▸ **EXERCISE DIRECTIONS**: Edit the material from the line containing "- a unicast" down through the line containing "Seattle Wine Awards", replacing "Seattle" with "Tacoma" and leaving everything else unchanged.

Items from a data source

★ ★ ★

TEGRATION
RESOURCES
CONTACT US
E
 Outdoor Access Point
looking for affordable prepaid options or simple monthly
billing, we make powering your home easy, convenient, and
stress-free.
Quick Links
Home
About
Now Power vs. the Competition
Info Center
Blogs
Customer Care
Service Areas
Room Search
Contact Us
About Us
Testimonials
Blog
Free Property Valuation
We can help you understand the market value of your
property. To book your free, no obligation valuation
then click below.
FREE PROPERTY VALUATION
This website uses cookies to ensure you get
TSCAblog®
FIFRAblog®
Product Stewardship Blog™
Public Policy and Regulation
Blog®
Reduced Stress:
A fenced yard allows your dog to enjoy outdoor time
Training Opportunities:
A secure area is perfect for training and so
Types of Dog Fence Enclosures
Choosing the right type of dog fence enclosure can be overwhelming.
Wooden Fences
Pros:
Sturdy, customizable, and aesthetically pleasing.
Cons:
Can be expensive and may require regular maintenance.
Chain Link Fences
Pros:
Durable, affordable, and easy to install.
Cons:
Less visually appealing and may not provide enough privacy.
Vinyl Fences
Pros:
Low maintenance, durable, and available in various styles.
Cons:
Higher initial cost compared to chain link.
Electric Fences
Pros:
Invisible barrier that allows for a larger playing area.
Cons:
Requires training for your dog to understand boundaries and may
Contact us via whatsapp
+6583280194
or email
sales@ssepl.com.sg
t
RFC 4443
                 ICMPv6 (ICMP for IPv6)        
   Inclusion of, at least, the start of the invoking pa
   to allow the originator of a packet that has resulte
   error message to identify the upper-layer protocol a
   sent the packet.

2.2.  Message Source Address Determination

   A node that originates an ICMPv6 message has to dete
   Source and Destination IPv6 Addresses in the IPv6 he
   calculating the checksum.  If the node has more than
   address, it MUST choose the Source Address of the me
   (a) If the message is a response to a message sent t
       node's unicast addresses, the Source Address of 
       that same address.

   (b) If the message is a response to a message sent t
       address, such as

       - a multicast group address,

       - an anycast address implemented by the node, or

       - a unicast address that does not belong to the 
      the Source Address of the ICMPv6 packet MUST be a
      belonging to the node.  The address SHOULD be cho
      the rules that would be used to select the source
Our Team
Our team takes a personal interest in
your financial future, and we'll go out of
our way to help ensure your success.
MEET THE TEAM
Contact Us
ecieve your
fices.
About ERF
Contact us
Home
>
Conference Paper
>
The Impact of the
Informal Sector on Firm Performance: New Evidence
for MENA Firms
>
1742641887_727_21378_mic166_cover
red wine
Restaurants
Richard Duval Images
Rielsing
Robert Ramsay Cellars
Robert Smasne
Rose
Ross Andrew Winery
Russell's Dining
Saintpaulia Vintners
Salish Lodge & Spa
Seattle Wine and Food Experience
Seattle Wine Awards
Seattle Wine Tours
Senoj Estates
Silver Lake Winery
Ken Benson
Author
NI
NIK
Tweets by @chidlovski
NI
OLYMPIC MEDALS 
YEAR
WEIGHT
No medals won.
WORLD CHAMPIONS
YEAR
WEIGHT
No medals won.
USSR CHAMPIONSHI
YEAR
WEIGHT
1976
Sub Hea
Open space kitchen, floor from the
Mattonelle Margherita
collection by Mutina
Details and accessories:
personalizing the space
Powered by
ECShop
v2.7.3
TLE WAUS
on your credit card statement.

★ ★ ★

▸ **REPLY**:
       - a unicast address that does not belong to the 
      the Source Address of the ICMPv6 packet MUST be a
      belonging to the node.  The address SHOULD be cho
      the rules that would be used to select the source
Our Team
Our team takes a personal interest in
your financial future, and we'll go out of
our way to help ensure your success.
MEET THE TEAM
Contact Us
ecieve your
fices.
About ERF
Contact us
Home
>
Conference Paper
>
The Impact of the
Informal Sector on Firm Performance: New Evidence
for MENA Firms
>
1742641887_727_21378_mic166_cover
red wine
Restaurants
Richard Duval Images
Rielsing
Robert Ramsay Cellars
Robert Smasne
Rose
Ross Andrew Winery
Russell's Dining
Saintpaulia Vintners
Salish Lodge & Spa
Tacoma Wine and Food Experience
Tacoma Wine Awards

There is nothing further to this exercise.